Overall, this study provides a dual evaluation framework that moves beyond classification toward reasoning-based assessment. The results demonstrate that multimodal LLMs can effectively support some tasks in Digital Art History, while highlighting the need for grounded knowledge integration and more robust evaluation methods to address domain-specific complexity. Future experiments aim to understand how these models can support art-historical research.
Cetinic, E., & She, J. (2022). Understanding and creating art with AI: Review and outlook. ACM Transactions on Multimedia Computing, Communications, and Applications (TOMM), 18(2), 1–22.
Cornelis, B., Dooms, A., Daubechies, I., & Schelkens, P. (2009). Report on Digital Image Processing for Art Historians. In L. Fesquet & B. Torrésani (Eds.), SAMPTA’09, International Conference on Sampling Theory and Applications (p. Special session on sampling and (in)painting). https://hal.science/hal-00452288
Impett, L., & Offert, F. (2023). There Is a Digital Art History (arXiv:2308.07464). arXiv. https://doi.org/10.48550/arXiv.2308.07464
Panofsky, E. (2018). Studies in iconology: Humanistic themes in the art of the Renaissance. Routledge.
Milani, F., & Fraternali, P. (2021). A Dataset and a Convolutional Model for Iconography Classification in Paintings. Journal on Computing and Cultural Heritage, 14(4), 1–18. https://doi.org/10.1145/3458885
OpenAI, Achiam, J., Adler, S., Agarwal, S., Ahmad, L., Akkaya, I., Aleman, F. L., Almeida, D., Altenschmidt, J., Altman, S., Anadkat, S., Avila, R., Babuschkin, I., Balaji, S., Balcom, V., Baltescu, P., Bao, H., Bavarian, M., Belgum, J., … Zoph, B. (2024). GPT-4 Technical Report (arXiv:2303.08774). arXiv. https://doi.org/10.48550/arXiv.2303.08774
Posthumus, E. (2020). Iconclass AI test set. Retrieved September, 16, 2024.
Radford, A., Kim, J. W., Hallacy, C., Ramesh, A., Goh, G., Agarwal, S., Sastry, G., Askell, A., Mishkin, P., Clark, J., & others. (2021).
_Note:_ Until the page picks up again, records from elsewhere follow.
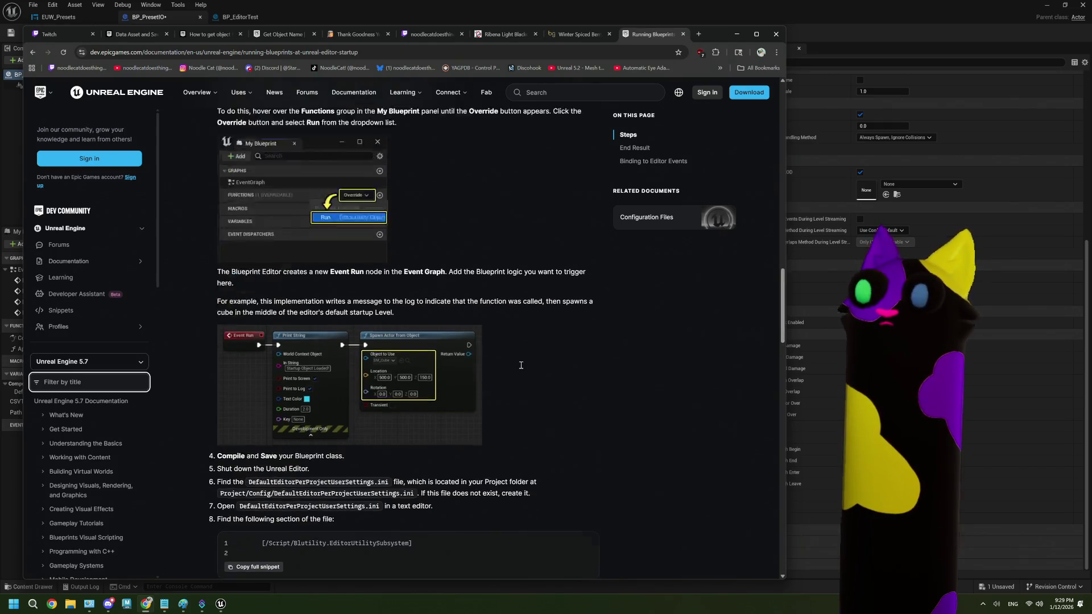
{"action": "scroll", "coordinate": [520, 364], "scroll_direction": "down", "scroll_amount": 1}
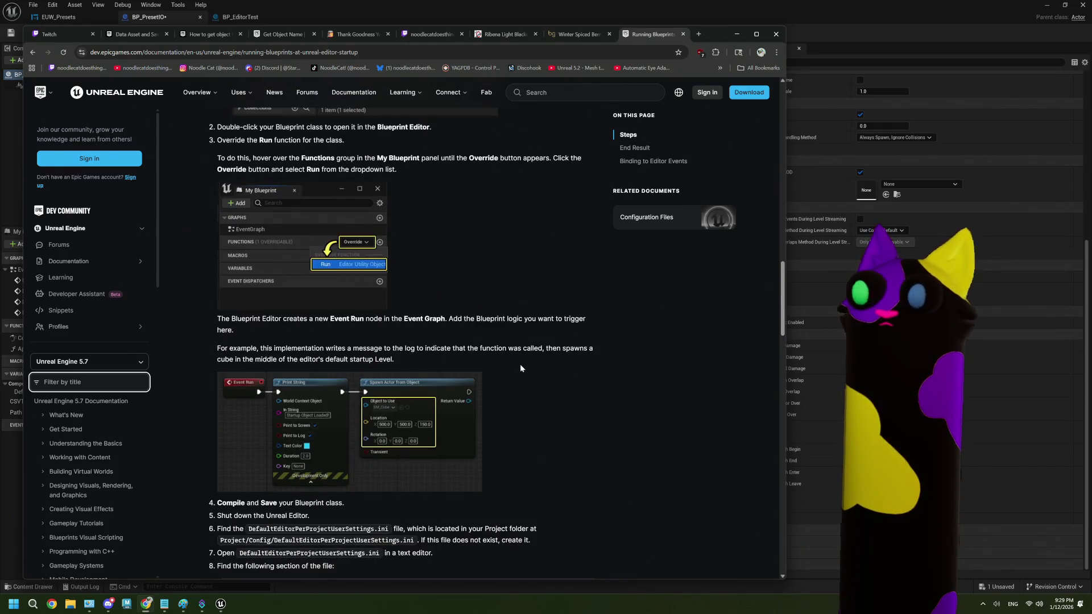
{"action": "scroll", "coordinate": [519, 364], "scroll_direction": "up", "scroll_amount": 7}
{"action": "key", "text": "alt+Tab"}
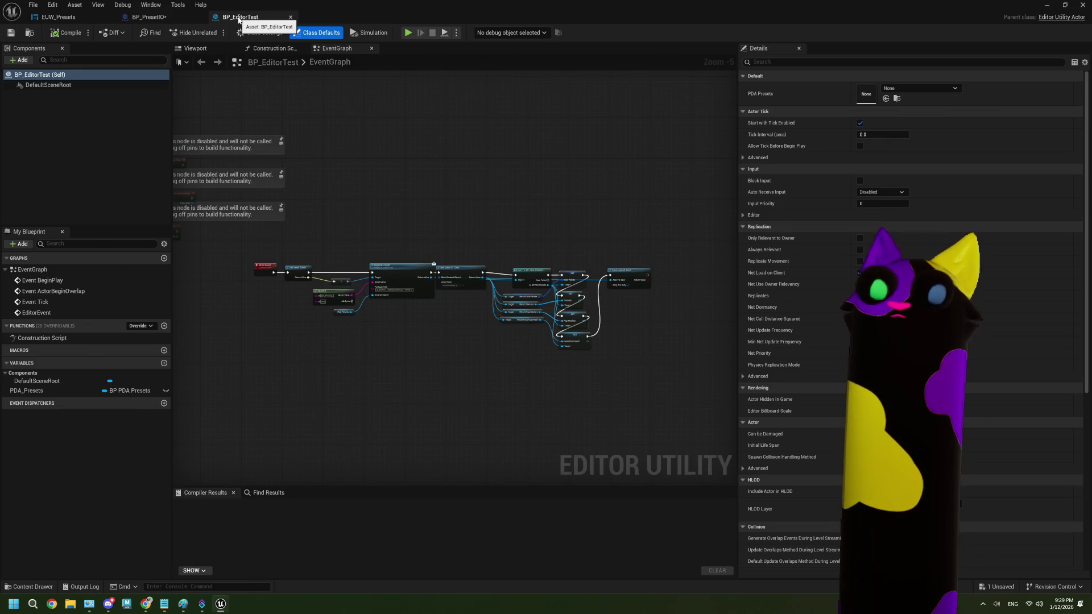
- Switch from BP_PresetIO to the BP_EditorTest graph, then bring the startup docs page forward
{"action": "scroll", "coordinate": [301, 224], "scroll_direction": "up", "scroll_amount": 3}
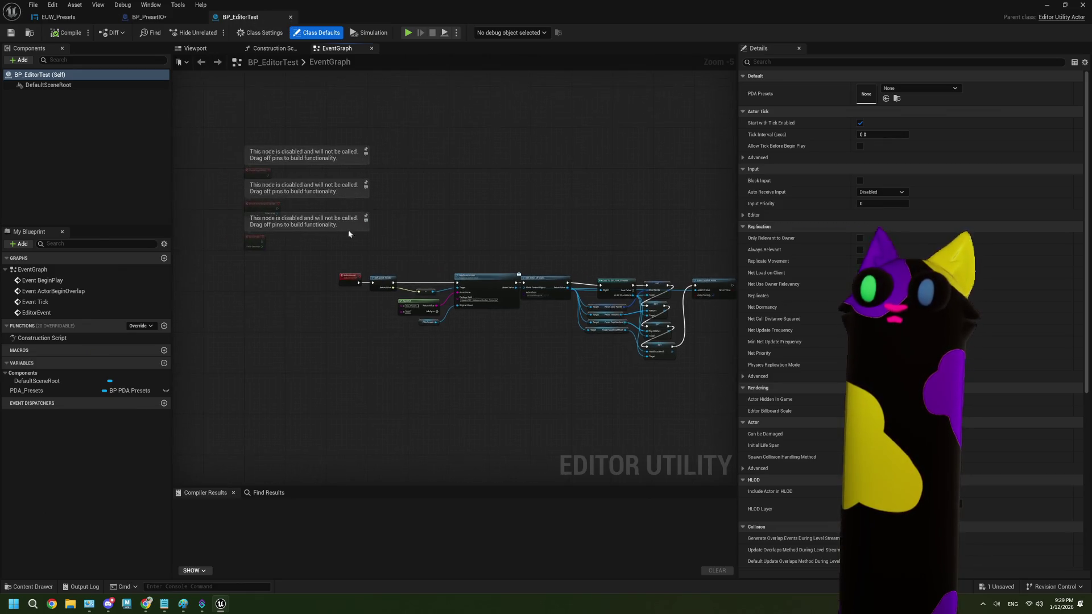
{"action": "scroll", "coordinate": [312, 229], "scroll_direction": "down", "scroll_amount": 3}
Learning transferable visual models from natural language supervision. International Conference on Machine Learning, 8748–8763.
Team, G., Anil, R., Borgeaud, S., Alayrac, J.-B., Yu, J., Soricut, R., Schalkwyk, J., Dai, A. M., Hauth, A., Millican, K., & others. (2023). Gemini: A family of highly capable multimodal models. arXiv Preprint arXiv:2312.11805.
Zhai, X., Mustafa, B., Kolesnikov, A., & Beyer, L. (2023). Sigmoid loss for language image pre-training. Proceedings of the IEEE/CVF International Conference on Computer Vision, 11975–11986.